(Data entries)
────

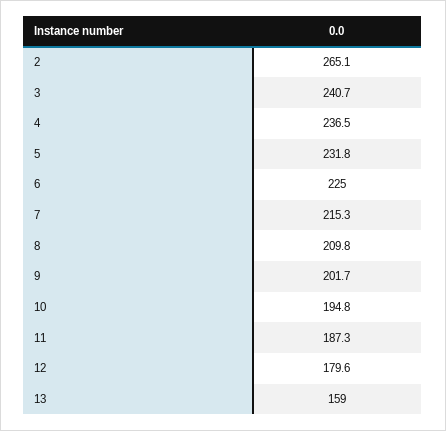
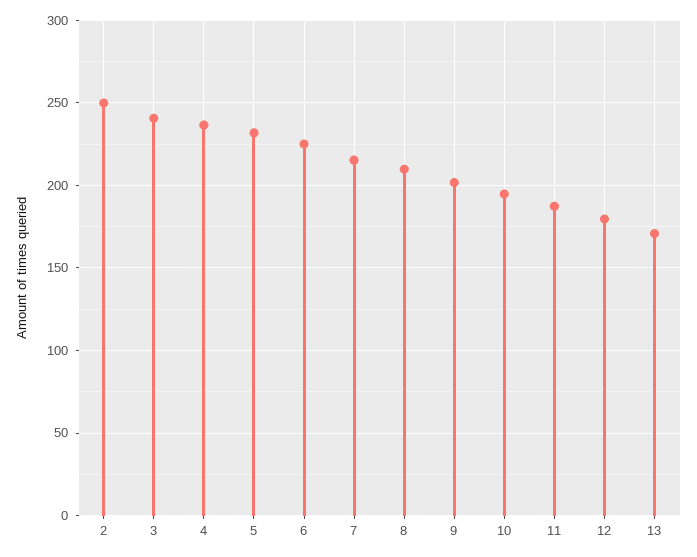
  {
-   "2": 265.1,
+   "2": 250,
    "3": 240.7,
    "4": 236.5,
    "5": 231.8,
    "6": 225,
    "7": 215.3,
    "8": 209.8,
    "9": 201.7,
    "10": 194.8,
    "11": 187.3,
    "12": 179.6,
-   "13": 159
+   "13": 170
  }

────

Directive — A verbatim copy of the entries, stripped of pictures, should be produced.

Written answer —
  {
-   "2": 265.1,
+   "2": 250,
    "3": 240.7,
    "4": 236.5,
    "5": 231.8,
    "6": 225,
    "7": 215.3,
    "8": 209.8,
    "9": 201.7,
    "10": 194.8,
    "11": 187.3,
    "12": 179.6,
-   "13": 159
+   "13": 170
  }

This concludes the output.